Higher wages will have direct and immediate benefits for working people like Lily Montes of Spanaway, who spoke before the House Appropriations Committee last month about how poverty wages impact her family: "It’s hard for me to let my youngest know that he can’t have that second glass of milk because he has already had one today. And to tell him that it has to last the week. And then to tell the oldest that you drank too much milk today. Stop drinking the milk and eating the cereal," said Lily, a single mother of 3 boys who has one job as a homecare worker and a second job at Chuck E. Cheese. "It's hard to have to tell your kids they can’t have the food that they need. I feel ashamed. It’s not fair and it’s not right."

Representatives like Matt Manweller of Ellensburg may rant in nonsensical disagreement over the value of higher pay, but his constituents in Ellensburg and people across Washington State & across the country know that higher pay is good for workers, good for communities, and good for the whole economy. That's why a $15 minimum wage wins support from 63% of voters nationally.

The need is great. "Why are we having so many difficulties when we are the ones burning our hands and breaking our backs to bring in the money that has other people sitting quite comfortably in life, living in homes and driving cars that someone like me doesn’t even dare dream about," asks Anna Anderson of Aberdeen, who does her best to support her family on her wages from Jack in the Box. "Why not us too?"

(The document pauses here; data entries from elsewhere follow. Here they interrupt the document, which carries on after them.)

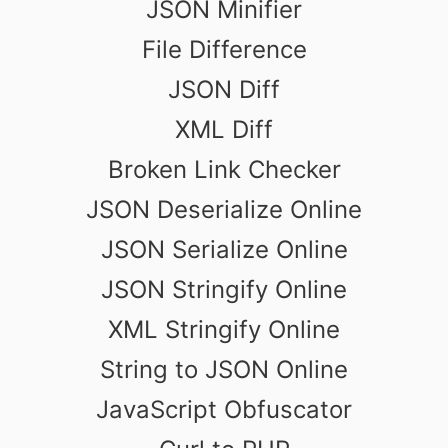
JSON Minifier
File Difference
JSON Diff
XML Diff
Broken Link Checker
JSON Deserialize Online
JSON Serialize Online
JSON Stringify Online
XML Stringify Online
String to JSON Online
JavaScript Obfuscator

When workers like Lily and Anna rise up and speak out against income inequality, it changes what's politically possible. That's why members of the House voted to pass these bills today. And it's why Thursday, Mach 12, 2015, poverty-wage workers with Working Washington will be meeting with legislators to share stories like these and call for action on wages, sick days, and workers rights. As recently leaked documents from ALEC show, they will be up against big-bucks corporate lobbyists intent on turning back the clock on workers rights. But as we’ve seen in SeaTac and Seattle, workers are up to the fight.

“$15/hour in SeaTac & Seattle was just the beginning,” said Sejal Parikh, Working Washington Executive Director. “Workers are rising up, speaking out, and turning the tide against income inequality. We’ve won overwhelming public support, and now we’re beginning to see things change in the Legislature too."